REQUIREMENT -
Repeat the listing in full, word for word.

GIVEN INFORMATION -
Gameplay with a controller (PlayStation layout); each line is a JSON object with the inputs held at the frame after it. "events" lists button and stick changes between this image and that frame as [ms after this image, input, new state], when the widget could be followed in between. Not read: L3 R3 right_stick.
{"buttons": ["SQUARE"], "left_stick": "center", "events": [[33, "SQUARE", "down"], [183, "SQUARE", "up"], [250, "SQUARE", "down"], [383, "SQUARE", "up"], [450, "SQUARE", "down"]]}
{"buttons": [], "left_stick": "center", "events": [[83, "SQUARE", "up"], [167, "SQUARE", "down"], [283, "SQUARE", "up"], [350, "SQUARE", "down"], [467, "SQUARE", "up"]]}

THE ANSWER -
Gameplay with a controller (PlayStation layout); each line is a JSON object with the inputs held at the frame after it. "events" lists button and stick changes between this image and that frame as [ms after this image, input, new state], when the widget could be followed in between. Not read: L3 R3 right_stick.
{"buttons": ["SQUARE"], "left_stick": "center", "events": [[33, "SQUARE", "down"], [183, "SQUARE", "up"], [250, "SQUARE", "down"], [383, "SQUARE", "up"], [450, "SQUARE", "down"]]}
{"buttons": [], "left_stick": "center", "events": [[83, "SQUARE", "up"], [167, "SQUARE", "down"], [283, "SQUARE", "up"], [350, "SQUARE", "down"], [467, "SQUARE", "up"]]}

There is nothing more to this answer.